• The American surgeon · Jan 2007

    Follow-up abdominal CT is not necessary in low-grade splenic injury.

    • James M Haan, Sharon Boswell, Deborah Stein, and Thomas M Scalea.
    • R Adams Cowley Shock Trauma Center, University of Maryland School of Medicine, Baltimore, Maryland 21201, USA.
    • Am Surg. 2007 Jan 1; 73 (1): 13-8.

    AbstractNonoperative management of splenic injury has become the standard of care in the hemodynamically stable patient. The time period of observation and the utility of follow-up scanning remain an area of debate. This study examined the utility of follow-up abdominal CT for detection of delayed vascular injury in patients with low-grade splenic injury. A retrospective review of all patients with low-grade splenic injuries undergoing nonoperative management from June 2000 to June 2004 was performed. Patients underwent follow-up abdominal CT 48 to 72 hours after admission to rule out delayed vascular injury and were discharged if the results were negative. Charts were reviewed for demographic data, abdominal CT results, and splenic salvage.

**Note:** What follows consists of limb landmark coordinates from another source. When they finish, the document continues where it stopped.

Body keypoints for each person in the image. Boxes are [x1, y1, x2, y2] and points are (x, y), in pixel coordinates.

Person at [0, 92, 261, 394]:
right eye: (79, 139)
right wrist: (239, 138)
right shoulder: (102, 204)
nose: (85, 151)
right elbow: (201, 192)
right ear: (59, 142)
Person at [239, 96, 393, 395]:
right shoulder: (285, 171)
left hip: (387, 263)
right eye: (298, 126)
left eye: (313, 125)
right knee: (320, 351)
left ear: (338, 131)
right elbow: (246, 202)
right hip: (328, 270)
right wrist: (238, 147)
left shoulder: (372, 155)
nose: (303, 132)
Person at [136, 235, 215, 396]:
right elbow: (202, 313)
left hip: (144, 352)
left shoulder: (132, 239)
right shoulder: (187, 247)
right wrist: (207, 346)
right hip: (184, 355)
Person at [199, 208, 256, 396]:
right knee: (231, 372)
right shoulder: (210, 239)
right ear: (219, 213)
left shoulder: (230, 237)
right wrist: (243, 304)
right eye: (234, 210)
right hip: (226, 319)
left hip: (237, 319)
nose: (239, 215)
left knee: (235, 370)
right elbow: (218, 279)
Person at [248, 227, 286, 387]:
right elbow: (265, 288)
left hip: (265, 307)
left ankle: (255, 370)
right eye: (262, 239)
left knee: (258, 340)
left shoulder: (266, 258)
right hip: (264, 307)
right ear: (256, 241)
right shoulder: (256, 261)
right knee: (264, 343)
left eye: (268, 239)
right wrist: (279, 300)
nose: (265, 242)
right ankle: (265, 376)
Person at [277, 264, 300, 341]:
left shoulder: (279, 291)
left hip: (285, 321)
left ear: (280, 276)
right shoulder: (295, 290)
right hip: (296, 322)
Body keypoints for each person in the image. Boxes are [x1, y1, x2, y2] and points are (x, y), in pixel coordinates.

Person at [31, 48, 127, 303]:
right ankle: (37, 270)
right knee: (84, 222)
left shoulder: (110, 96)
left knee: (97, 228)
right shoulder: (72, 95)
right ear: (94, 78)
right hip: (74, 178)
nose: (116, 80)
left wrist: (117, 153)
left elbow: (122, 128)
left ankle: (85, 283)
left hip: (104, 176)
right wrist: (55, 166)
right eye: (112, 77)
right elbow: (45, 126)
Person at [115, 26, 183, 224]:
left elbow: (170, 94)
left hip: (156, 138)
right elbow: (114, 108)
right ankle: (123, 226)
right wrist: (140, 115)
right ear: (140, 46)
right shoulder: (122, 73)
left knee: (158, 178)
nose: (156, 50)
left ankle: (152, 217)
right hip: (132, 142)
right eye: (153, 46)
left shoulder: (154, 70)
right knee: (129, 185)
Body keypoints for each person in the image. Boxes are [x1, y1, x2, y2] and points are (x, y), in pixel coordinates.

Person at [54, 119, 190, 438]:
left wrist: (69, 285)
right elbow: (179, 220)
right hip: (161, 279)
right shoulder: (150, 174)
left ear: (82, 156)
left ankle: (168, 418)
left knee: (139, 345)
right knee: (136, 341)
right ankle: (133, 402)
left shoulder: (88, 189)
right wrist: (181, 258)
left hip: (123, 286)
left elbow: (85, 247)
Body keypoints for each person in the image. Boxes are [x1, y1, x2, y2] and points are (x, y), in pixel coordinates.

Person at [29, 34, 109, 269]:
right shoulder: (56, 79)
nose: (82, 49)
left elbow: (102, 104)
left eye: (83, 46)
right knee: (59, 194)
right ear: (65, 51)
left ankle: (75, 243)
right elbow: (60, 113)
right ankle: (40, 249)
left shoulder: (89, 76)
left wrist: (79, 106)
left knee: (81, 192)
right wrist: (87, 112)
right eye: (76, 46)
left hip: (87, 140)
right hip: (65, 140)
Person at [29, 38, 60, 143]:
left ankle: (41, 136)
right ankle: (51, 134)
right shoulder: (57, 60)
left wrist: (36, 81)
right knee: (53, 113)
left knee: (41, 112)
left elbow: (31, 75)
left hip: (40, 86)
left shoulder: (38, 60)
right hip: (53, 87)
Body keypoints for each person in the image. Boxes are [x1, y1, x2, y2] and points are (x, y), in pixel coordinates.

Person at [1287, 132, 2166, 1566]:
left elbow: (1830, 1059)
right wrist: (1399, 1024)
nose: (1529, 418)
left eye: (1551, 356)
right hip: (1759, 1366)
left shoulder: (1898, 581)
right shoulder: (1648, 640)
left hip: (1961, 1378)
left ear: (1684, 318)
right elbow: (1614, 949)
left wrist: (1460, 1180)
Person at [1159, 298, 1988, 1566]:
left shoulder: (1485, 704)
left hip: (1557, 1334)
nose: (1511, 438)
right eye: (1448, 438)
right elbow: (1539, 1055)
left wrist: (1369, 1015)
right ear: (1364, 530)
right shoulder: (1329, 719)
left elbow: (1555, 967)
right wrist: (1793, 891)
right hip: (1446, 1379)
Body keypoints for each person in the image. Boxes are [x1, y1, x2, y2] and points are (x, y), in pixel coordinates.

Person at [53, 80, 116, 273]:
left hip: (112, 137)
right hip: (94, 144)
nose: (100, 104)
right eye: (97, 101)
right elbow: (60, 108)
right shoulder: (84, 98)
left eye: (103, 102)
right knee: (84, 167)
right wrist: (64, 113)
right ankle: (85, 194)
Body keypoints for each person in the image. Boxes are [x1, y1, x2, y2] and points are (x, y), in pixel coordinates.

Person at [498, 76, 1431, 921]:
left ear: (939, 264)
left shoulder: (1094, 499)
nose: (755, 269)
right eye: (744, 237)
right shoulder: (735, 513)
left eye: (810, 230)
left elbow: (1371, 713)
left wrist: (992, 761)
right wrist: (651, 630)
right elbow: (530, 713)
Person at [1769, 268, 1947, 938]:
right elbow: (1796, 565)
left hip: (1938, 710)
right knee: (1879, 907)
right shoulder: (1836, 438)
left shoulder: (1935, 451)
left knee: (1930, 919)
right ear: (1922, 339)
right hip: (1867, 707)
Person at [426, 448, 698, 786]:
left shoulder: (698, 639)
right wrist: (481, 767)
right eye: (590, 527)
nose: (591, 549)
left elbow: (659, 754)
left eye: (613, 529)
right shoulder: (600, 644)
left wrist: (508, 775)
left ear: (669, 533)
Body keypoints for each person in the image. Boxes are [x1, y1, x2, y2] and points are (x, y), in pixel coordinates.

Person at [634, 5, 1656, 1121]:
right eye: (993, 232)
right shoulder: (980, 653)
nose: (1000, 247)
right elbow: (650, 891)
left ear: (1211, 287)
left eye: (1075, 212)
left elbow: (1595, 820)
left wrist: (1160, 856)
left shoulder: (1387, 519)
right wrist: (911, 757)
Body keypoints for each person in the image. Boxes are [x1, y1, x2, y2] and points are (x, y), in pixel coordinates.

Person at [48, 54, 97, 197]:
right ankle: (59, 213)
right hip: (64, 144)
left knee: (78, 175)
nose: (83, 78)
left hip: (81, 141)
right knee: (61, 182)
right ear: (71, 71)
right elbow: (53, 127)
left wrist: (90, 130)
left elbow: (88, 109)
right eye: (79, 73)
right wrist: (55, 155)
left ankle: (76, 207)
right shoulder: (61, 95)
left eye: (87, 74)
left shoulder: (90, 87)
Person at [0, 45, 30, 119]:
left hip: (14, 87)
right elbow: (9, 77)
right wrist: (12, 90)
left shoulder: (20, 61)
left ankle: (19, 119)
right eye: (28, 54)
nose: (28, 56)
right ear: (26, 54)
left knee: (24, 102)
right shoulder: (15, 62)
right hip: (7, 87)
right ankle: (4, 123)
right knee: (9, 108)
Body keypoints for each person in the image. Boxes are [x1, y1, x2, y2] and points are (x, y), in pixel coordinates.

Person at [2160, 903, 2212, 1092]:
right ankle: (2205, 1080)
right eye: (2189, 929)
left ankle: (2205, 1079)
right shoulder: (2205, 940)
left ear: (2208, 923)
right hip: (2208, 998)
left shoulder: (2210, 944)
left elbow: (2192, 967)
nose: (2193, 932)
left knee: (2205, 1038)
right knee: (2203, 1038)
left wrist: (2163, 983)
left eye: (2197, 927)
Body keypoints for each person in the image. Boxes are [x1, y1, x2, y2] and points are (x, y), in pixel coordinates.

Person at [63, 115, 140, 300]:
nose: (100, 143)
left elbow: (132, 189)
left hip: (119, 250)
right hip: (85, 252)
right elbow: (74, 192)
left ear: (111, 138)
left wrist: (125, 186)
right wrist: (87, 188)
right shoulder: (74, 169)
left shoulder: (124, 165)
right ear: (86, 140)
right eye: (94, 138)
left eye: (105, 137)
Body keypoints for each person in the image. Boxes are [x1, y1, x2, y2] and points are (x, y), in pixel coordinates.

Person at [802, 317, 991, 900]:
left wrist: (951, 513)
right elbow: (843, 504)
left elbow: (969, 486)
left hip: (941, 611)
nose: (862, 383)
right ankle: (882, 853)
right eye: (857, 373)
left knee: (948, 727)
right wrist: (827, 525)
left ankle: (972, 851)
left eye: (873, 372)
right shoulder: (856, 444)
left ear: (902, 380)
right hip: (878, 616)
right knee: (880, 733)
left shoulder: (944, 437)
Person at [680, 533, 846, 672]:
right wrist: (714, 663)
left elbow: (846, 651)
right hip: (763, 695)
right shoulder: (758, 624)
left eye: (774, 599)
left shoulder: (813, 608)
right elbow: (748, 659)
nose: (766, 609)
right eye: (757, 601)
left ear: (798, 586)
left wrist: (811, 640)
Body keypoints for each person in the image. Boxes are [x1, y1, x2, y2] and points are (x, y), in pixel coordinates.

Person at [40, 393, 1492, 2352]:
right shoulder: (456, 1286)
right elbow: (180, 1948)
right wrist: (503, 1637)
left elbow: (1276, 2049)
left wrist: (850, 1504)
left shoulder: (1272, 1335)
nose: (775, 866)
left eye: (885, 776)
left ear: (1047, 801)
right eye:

A total of 472 patients underwent nonoperative management for splenic injury, with 140 patients treated with simple observation during this protocol. All patients were successfully managed with simple observation with no nonoperative failures; there were two instances of delayed vascular injury on follow-up CT. Both patients with progression of injury had decreasing hematocrit levels during admission prior to follow-up abdominal CT scan. Overall, the injury severity score was 22 points and the American Association for the Surgery of Trauma (AAST) splenic injury severity score was 1.8 points. Length of hospital stay was 2.8 days for patients with predominately splenic injury and 10 days for the overall cohort. Follow-up abdominal CT confers no benefit in patients with low-grade splenic injury, and a stable hematocrit level and abdominal exam.